## Excerpt:
──────────────────────────────
Reasons to Watch: The civil case was originally terminated on December 11, 2014 but was reopened on December 12, 2015 after Kirtish Patel and Nita Patel pled guilty in a separate criminal enforcement action to one count of criminal health care fraud. The allegations in the government’s complaint in intervention are based on these guilty pleas in which they admitted that defendants Biosound Medical Services and Heart Solutions PC were paid at least $1,668,954.95 by Medicare for the fraudulently billed diagnostic testing and reports and for neurological diagnostic testing that was never supervised by a licensed neurologist. This case is notable because it is another example of DOJ’s recent trend of pursuing criminal sanctions against individuals for submitting false claims, in addition to civil damages against the corporate entity. As noted in the press release, the New Jersey U.S. Attorney’s Office’s Health Care and Government Fraud Unit dedicates itself to both criminal and civil investigations and prosecutions of health care fraud offenses. Since 2010, the New Jersey office has recovered “more than $640 million in health care fraud and government fraud settlements, judgments, fines, restitution, and forfeiture under the False Claims Act” and other statutes.

United States ex rel. Andrew Gelbman v. All Metro Home Care Services, Inc., No. 1:14-cv-6461 (S.D.N.Y.)

Complaint Filed: August 13, 2014

Complaint Unsealed: December 2, 2015

Intervention Status: The United States declined to intervene on October 26, 2015.

Claims: The Relator alleged violations of both the FCA, pursuant to 31 U.S.C. § 3729 (a)(1)(A) and(a)(1)(B) (presenting false claims for payment and use of false statements), and the New York State Finance Law.

Name of Relator: Andrew Gelbman

Defendant’s Business: Defendants offered either home care services or a variety of services to people with developmental or other disabilities.

Relator’s Relationship to Defendant: Relator was employed by the New York State Department of Health (“DOH”) as an Information Specialist II and performed a wide variety of duties including operating as a Data Warehouse Interrogator.  His responsibilities in that role required him to perform business and systems analysis and fraud detection for eMedNY (the New York Medicaid Management Information System used to adjudicate Medicaid claims).
──────────────────────────────
## Data excerpts:
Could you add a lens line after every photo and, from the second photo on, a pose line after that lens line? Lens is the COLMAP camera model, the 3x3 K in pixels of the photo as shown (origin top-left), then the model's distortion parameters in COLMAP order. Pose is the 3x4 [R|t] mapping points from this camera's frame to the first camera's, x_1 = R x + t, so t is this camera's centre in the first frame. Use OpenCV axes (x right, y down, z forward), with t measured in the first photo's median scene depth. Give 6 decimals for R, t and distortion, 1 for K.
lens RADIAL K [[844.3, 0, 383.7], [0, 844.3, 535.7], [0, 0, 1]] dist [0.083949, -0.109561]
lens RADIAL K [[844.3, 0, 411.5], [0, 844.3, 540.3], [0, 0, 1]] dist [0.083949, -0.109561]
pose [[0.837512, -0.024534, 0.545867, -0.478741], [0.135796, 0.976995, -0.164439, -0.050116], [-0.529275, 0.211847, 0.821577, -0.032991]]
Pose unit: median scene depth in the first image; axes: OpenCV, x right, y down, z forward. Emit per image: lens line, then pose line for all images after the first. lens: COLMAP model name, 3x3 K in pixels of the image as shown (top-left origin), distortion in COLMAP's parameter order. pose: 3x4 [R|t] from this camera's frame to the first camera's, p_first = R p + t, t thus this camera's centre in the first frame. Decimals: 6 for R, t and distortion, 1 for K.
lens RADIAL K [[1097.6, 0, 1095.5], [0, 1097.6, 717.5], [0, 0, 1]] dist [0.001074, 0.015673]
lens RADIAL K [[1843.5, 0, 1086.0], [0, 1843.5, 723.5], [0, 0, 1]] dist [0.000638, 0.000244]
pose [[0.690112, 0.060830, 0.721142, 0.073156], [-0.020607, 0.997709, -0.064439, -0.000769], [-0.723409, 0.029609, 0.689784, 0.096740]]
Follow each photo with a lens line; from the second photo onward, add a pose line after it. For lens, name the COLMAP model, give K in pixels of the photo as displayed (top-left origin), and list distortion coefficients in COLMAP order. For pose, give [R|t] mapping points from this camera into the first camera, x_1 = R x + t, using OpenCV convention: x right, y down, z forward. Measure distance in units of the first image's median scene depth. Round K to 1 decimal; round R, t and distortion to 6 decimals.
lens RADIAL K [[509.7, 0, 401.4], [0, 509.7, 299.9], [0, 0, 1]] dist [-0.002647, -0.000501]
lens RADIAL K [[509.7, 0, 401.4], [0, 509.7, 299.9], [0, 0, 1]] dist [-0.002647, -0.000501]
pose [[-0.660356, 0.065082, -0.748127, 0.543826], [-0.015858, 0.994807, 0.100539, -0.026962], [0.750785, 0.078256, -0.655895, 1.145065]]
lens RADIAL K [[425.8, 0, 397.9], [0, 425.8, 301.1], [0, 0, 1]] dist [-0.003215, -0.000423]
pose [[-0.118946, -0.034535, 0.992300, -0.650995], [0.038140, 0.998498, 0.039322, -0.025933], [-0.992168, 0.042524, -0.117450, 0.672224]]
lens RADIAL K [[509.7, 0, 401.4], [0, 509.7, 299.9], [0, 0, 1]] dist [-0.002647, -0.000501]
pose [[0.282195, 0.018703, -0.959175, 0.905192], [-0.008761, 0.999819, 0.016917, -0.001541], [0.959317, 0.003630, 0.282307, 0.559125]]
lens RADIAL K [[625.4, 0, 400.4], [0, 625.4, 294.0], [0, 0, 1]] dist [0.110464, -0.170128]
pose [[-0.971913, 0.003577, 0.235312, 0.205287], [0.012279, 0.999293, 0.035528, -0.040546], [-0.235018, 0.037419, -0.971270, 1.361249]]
──────────────────────────────
## Work request:
Restate the case summary starting at "Claims: The Relator alleged" and ending at "State Finance Law.", with "false statements" changed to "false records".

## Solution to the problem:
Claims: The Relator alleged violations of both the FCA, pursuant to 31 U.S.C. § 3729 (a)(1)(A) and(a)(1)(B) (presenting false claims for payment and use of false records), and the New York State Finance Law.